::: RECORDS PROVIDED :::

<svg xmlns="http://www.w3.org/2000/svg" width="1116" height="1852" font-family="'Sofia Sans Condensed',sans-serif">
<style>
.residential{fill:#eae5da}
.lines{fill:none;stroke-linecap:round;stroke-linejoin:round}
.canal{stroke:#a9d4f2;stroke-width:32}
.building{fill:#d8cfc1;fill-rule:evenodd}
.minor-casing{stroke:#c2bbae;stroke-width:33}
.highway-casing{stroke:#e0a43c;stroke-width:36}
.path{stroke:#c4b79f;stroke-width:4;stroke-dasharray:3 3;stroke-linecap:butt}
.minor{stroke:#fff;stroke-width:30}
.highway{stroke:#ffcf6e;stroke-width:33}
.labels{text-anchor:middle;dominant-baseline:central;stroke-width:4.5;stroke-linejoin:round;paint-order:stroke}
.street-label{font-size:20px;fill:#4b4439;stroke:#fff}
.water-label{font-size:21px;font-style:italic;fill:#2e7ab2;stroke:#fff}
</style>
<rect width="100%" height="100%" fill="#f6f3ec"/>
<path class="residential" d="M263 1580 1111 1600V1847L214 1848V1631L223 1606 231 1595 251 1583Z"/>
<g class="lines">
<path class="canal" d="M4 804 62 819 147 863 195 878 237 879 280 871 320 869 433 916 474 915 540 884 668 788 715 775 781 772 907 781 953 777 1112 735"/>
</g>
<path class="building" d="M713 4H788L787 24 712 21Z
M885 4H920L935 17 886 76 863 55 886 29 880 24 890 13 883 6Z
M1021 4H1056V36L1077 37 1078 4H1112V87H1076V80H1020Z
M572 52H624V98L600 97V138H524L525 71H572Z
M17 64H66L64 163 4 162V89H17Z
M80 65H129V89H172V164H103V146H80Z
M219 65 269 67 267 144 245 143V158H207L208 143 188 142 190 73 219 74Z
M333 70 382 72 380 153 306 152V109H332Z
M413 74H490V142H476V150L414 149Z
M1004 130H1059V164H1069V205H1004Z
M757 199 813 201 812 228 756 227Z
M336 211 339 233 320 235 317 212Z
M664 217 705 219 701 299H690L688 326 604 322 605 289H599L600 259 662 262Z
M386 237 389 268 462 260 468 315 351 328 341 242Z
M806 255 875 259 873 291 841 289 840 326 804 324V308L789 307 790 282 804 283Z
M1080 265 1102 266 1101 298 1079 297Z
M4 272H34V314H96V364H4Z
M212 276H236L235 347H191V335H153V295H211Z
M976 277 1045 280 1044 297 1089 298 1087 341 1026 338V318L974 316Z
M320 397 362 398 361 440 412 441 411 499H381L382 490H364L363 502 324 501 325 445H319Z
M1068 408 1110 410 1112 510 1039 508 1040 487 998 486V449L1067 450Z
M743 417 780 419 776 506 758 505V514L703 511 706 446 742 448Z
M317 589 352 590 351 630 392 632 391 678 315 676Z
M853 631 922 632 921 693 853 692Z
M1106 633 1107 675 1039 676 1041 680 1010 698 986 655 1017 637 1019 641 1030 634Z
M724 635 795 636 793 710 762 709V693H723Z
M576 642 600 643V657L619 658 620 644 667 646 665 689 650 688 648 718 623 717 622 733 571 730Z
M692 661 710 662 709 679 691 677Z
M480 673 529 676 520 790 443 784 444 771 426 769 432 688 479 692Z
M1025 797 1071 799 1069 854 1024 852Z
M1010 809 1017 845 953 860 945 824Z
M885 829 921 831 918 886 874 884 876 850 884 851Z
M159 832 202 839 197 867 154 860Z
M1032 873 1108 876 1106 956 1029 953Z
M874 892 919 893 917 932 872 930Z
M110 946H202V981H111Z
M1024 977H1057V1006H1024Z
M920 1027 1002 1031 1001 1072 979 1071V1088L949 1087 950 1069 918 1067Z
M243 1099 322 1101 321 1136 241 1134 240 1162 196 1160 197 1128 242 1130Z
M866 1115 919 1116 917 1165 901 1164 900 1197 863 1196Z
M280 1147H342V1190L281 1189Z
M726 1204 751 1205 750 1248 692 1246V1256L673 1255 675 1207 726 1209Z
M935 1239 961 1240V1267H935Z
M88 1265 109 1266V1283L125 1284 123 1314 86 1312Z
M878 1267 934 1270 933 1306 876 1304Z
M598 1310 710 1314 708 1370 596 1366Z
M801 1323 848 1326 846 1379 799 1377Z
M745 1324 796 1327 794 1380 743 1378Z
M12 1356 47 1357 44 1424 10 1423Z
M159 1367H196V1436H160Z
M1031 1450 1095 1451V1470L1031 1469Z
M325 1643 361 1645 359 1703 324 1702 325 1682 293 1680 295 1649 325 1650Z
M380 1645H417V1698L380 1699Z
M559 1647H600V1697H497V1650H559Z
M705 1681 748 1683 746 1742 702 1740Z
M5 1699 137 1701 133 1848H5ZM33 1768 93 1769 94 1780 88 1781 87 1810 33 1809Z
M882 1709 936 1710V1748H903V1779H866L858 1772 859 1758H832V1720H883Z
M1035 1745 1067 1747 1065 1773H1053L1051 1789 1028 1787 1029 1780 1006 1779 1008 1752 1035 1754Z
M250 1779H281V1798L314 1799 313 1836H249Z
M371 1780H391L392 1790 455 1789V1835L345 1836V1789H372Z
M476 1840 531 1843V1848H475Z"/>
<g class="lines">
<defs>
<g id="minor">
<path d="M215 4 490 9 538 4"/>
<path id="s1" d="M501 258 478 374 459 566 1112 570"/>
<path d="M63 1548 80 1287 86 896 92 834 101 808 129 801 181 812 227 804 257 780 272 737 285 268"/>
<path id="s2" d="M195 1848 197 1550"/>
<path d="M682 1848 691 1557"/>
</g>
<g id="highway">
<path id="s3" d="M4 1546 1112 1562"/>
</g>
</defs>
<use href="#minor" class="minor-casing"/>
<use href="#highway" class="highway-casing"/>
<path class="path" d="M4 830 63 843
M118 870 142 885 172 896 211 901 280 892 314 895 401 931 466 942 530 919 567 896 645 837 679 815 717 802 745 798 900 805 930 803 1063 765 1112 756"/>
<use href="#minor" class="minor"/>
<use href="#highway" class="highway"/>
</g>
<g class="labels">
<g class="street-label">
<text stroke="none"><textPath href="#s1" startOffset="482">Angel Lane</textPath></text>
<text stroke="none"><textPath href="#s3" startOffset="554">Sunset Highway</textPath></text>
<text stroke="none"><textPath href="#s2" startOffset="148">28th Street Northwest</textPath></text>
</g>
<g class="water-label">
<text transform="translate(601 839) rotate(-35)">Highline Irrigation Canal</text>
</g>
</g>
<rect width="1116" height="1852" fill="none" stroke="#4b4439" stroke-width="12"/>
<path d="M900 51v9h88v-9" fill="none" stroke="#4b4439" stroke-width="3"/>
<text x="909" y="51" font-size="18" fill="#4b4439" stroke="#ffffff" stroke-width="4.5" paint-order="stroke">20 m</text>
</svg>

:::

→ **PROBLEM DETAILS**:
Your task is to return all of the material exactly.

→ **ANSWER SECTION**:
<svg xmlns="http://www.w3.org/2000/svg" width="1116" height="1852" font-family="'Sofia Sans Condensed',sans-serif">
<style>
.residential{fill:#eae5da}
.lines{fill:none;stroke-linecap:round;stroke-linejoin:round}
.canal{stroke:#a9d4f2;stroke-width:32}
.building{fill:#d8cfc1;fill-rule:evenodd}
.minor-casing{stroke:#c2bbae;stroke-width:33}
.highway-casing{stroke:#e0a43c;stroke-width:36}
.path{stroke:#c4b79f;stroke-width:4;stroke-dasharray:3 3;stroke-linecap:butt}
.minor{stroke:#fff;stroke-width:30}
.highway{stroke:#ffcf6e;stroke-width:33}
.labels{text-anchor:middle;dominant-baseline:central;stroke-width:4.5;stroke-linejoin:round;paint-order:stroke}
.street-label{font-size:20px;fill:#4b4439;stroke:#fff}
.water-label{font-size:21px;font-style:italic;fill:#2e7ab2;stroke:#fff}
</style>
<rect width="100%" height="100%" fill="#f6f3ec"/>
<path class="residential" d="M263 1580 1111 1600V1847L214 1848V1631L223 1606 231 1595 251 1583Z"/>
<g class="lines">
<path class="canal" d="M4 804 62 819 147 863 195 878 237 879 280 871 320 869 433 916 474 915 540 884 668 788 715 775 781 772 907 781 953 777 1112 735"/>
</g>
<path class="building" d="M713 4H788L787 24 712 21Z
M885 4H920L935 17 886 76 863 55 886 29 880 24 890 13 883 6Z
M1021 4H1056V36L1077 37 1078 4H1112V87H1076V80H1020Z
M572 52H624V98L600 97V138H524L525 71H572Z
M17 64H66L64 163 4 162V89H17Z
M80 65H129V89H172V164H103V146H80Z
M219 65 269 67 267 144 245 143V158H207L208 143 188 142 190 73 219 74Z
M333 70 382 72 380 153 306 152V109H332Z
M413 74H490V142H476V150L414 149Z
M1004 130H1059V164H1069V205H1004Z
M757 199 813 201 812 228 756 227Z
M336 211 339 233 320 235 317 212Z
M664 217 705 219 701 299H690L688 326 604 322 605 289H599L600 259 662 262Z
M386 237 389 268 462 260 468 315 351 328 341 242Z
M806 255 875 259 873 291 841 289 840 326 804 324V308L789 307 790 282 804 283Z
M1080 265 1102 266 1101 298 1079 297Z
M4 272H34V314H96V364H4Z
M212 276H236L235 347H191V335H153V295H211Z
M976 277 1045 280 1044 297 1089 298 1087 341 1026 338V318L974 316Z
M320 397 362 398 361 440 412 441 411 499H381L382 490H364L363 502 324 501 325 445H319Z
M1068 408 1110 410 1112 510 1039 508 1040 487 998 486V449L1067 450Z
M743 417 780 419 776 506 758 505V514L703 511 706 446 742 448Z
M317 589 352 590 351 630 392 632 391 678 315 676Z
M853 631 922 632 921 693 853 692Z
M1106 633 1107 675 1039 676 1041 680 1010 698 986 655 1017 637 1019 641 1030 634Z
M724 635 795 636 793 710 762 709V693H723Z
M576 642 600 643V657L619 658 620 644 667 646 665 689 650 688 648 718 623 717 622 733 571 730Z
M692 661 710 662 709 679 691 677Z
M480 673 529 676 520 790 443 784 444 771 426 769 432 688 479 692Z
M1025 797 1071 799 1069 854 1024 852Z
M1010 809 1017 845 953 860 945 824Z
M885 829 921 831 918 886 874 884 876 850 884 851Z
M159 832 202 839 197 867 154 860Z
M1032 873 1108 876 1106 956 1029 953Z
M874 892 919 893 917 932 872 930Z
M110 946H202V981H111Z
M1024 977H1057V1006H1024Z
M920 1027 1002 1031 1001 1072 979 1071V1088L949 1087 950 1069 918 1067Z
M243 1099 322 1101 321 1136 241 1134 240 1162 196 1160 197 1128 242 1130Z
M866 1115 919 1116 917 1165 901 1164 900 1197 863 1196Z
M280 1147H342V1190L281 1189Z
M726 1204 751 1205 750 1248 692 1246V1256L673 1255 675 1207 726 1209Z
M935 1239 961 1240V1267H935Z
M88 1265 109 1266V1283L125 1284 123 1314 86 1312Z
M878 1267 934 1270 933 1306 876 1304Z
M598 1310 710 1314 708 1370 596 1366Z
M801 1323 848 1326 846 1379 799 1377Z
M745 1324 796 1327 794 1380 743 1378Z
M12 1356 47 1357 44 1424 10 1423Z
M159 1367H196V1436H160Z
M1031 1450 1095 1451V1470L1031 1469Z
M325 1643 361 1645 359 1703 324 1702 325 1682 293 1680 295 1649 325 1650Z
M380 1645H417V1698L380 1699Z
M559 1647H600V1697H497V1650H559Z
M705 1681 748 1683 746 1742 702 1740Z
M5 1699 137 1701 133 1848H5ZM33 1768 93 1769 94 1780 88 1781 87 1810 33 1809Z
M882 1709 936 1710V1748H903V1779H866L858 1772 859 1758H832V1720H883Z
M1035 1745 1067 1747 1065 1773H1053L1051 1789 1028 1787 1029 1780 1006 1779 1008 1752 1035 1754Z
M250 1779H281V1798L314 1799 313 1836H249Z
M371 1780H391L392 1790 455 1789V1835L345 1836V1789H372Z
M476 1840 531 1843V1848H475Z"/>
<g class="lines">
<defs>
<g id="minor">
<path d="M215 4 490 9 538 4"/>
<path id="s1" d="M501 258 478 374 459 566 1112 570"/>
<path d="M63 1548 80 1287 86 896 92 834 101 808 129 801 181 812 227 804 257 780 272 737 285 268"/>
<path id="s2" d="M195 1848 197 1550"/>
<path d="M682 1848 691 1557"/>
</g>
<g id="highway">
<path id="s3" d="M4 1546 1112 1562"/>
</g>
</defs>
<use href="#minor" class="minor-casing"/>
<use href="#highway" class="highway-casing"/>
<path class="path" d="M4 830 63 843
M118 870 142 885 172 896 211 901 280 892 314 895 401 931 466 942 530 919 567 896 645 837 679 815 717 802 745 798 900 805 930 803 1063 765 1112 756"/>
<use href="#minor" class="minor"/>
<use href="#highway" class="highway"/>
</g>
<g class="labels">
<g class="street-label">
<text stroke="none"><textPath href="#s1" startOffset="482">Angel Lane</textPath></text>
<text stroke="none"><textPath href="#s3" startOffset="554">Sunset Highway</textPath></text>
<text stroke="none"><textPath href="#s2" startOffset="148">28th Street Northwest</textPath></text>
</g>
<g class="water-label">
<text transform="translate(601 839) rotate(-35)">Highline Irrigation Canal</text>
</g>
</g>
<rect width="1116" height="1852" fill="none" stroke="#4b4439" stroke-width="12"/>
<path d="M900 51v9h88v-9" fill="none" stroke="#4b4439" stroke-width="3"/>
<text x="909" y="51" font-size="18" fill="#4b4439" stroke="#ffffff" stroke-width="4.5" paint-order="stroke">20 m</text>
</svg>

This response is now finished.